IBM T. J. Watson Research Center.
Conf Comput Commun Secur. 2021 Nov;2021:2807-2823. doi: 10.1145/3460120.3484799. Epub 2021 Nov 13.
Public release of wrist-worn motion sensor data is growing. They enable and accelerate research in developing new algorithms to passively track daily activities, resulting in improved health and wellness utilities of smartwatches and activity trackers. But, when combined with sensitive attribute inference attack and linkage attack via re-identification of the same user in multiple datasets, undisclosed sensitive attributes can be revealed to unintended organizations with potentially adverse consequences for unsuspecting data contributing users.
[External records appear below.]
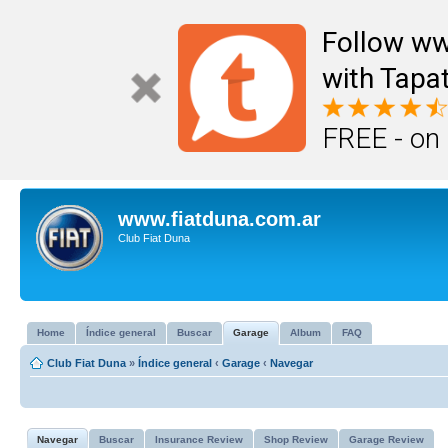
Follow ww
with Tapat
FREE - on
www.fiatduna.com.ar
Club Fiat Duna
Home
Índice general
Buscar
Garage
Album
FAQ
Club Fiat Duna
»
Índice general
‹
Garage
‹
Navegar
Navegar
Buscar
Insurance Review
Shop Review
Garage Review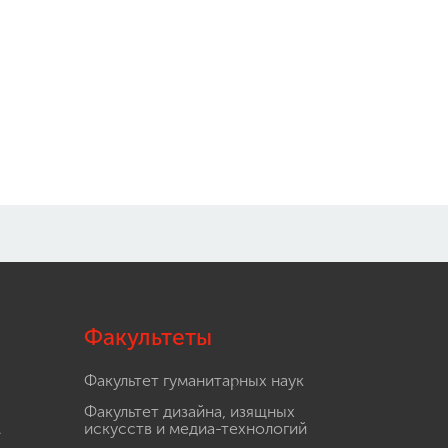
Факультеты
Факультет гуманитарных наук
Факультет дизайна, изящных
.
искусств и медиа-технологий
To guide both users and data collecting researchers, we characterize the re-identification risks inherent in motion sensor data collected from wrist-worn devices in users' natural environment. For this purpose, we use an open-set formulation, train a deep learning architecture with a new loss function, and apply our model to a new data set consisting of 10 weeks of daily sensor wearing by 353 users. We find that re-identification risk increases with an increase in the activity intensity. On average, such risk is 96% for a user when sharing a full day of sensor data.
手腕佩戴式运动传感器数据的公开发布正在增加。它们有助于并加速开发新算法以被动跟踪日常活动的研究,从而提高智能手表和活动追踪器的健康与保健功能。但是,当与敏感属性推断攻击以及通过在多个数据集中重新识别同一用户的链接攻击相结合时,未公开的敏感属性可能会被泄露给意想不到的组织,这可能会对毫无戒心的数据贡献用户产生不利后果。为了指导用户和数据收集研究人员,我们描述了在用户自然环境中从手腕佩戴设备收集的运动传感器数据中固有的重新识别风险。为此,我们使用开放集公式,训练具有新损失函数的深度学习架构,并将我们的模型应用于由353名用户10周的每日传感器佩戴数据组成的新数据集。我们发现重新识别风险随着活动强度的增加而增加。平均而言,当用户共享一整天的传感器数据时,这种风险为96%。